Provided text:
Re: Parsing C#-like generics

BGB <cr88192@hotmail.com>
Thu, 14 Jul 2011 13:13:50 -0700

From comp.compilers

Related articles
Parsing C#-like generics harold.aptroot@gmail.com (Harold Aptroot) (2011-07-11)
Re: Parsing C#-like generics DrDiettrich1@aol.com (Hans-Peter Diettrich) (2011-07-12)
Re: Parsing C#-like generics cr88192@hotmail.com (BGB) (2011-07-12)
Re: Parsing C#-like generics ben.titzer@gmail.com (Ben L. Titzer) (2011-07-13)
*Re: Parsing C#-like generics cr88192@hotmail.com (BGB)* (2011-07-14)**

| List of all articles for this month |

From:	BGB <cr88192@hotmail.com>
Newsgroups:	comp.compilers
Date:	Thu, 14 Jul 2011 13:13:50 -0700
Organization:	albasani.net
References:	11-07-019 11-07-021
Keywords:	parse, syntax
Posted-Date:	17 Jul 2011 09:47:18 EDT

On 7/12/2011 5:25 AM, Hans-Peter Diettrich wrote:
> Harold Aptroot schrieb:

<snip>

> IMO you should better separate declarations from code (statements,
> expressions). Then the parser will "know" from that context, that a
> declaration can contain<x> type lists, but not x<y expressions.
>
> Above example should parse better as
> x<x>{x<x}
> where the C style braces around statement blocks allow for better
> disambiguation of the< token.

the problem though is that often there are good reasons to allow these
types of things to appear in related contexts.

for example, if using a C-like declaration syntax, but without the aide
of having all types and declarations known up front, one will have to
deal with the potential ambiguity during parsing as to whether they are
dealing with one type of expression or another, and potentially need to
use some level of back-tracking to work this out.

part of this issue is because, in statement context, one of 3 different
major elements may appear:
a declaration;
a plain statement;
an expression.

Stated problem a:
Gather each line of the records that contains the string "name", matching case exactly.
The records that follow have no connection to the post on parsing C#-like generics.

Working data:
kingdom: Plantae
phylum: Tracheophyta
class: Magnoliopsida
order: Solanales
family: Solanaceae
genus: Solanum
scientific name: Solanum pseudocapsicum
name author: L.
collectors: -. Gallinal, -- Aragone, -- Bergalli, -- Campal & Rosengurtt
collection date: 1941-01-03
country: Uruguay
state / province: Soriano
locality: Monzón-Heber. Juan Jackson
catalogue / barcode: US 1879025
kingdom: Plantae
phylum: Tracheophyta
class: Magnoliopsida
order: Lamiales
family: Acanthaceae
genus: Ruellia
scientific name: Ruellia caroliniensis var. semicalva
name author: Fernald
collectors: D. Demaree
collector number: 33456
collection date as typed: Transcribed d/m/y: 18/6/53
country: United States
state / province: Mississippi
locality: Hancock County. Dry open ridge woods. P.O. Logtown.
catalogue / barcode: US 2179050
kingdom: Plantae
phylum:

Stated problem b:
Translate this sentence from the post on parsing C#-like generics into Spanish: "the problem though is that often there are good reasons to allow these types of things to appear in related contexts."

Full output a:
scientific name: Solanum pseudocapsicum
name author: L.
scientific name: Ruellia caroliniensis var. semicalva
name author: Fernald

Full output b:
Sin embargo, el problema es que a menudo hay buenas razones para permitir que este tipo de cosas aparezcan en contextos relacionados.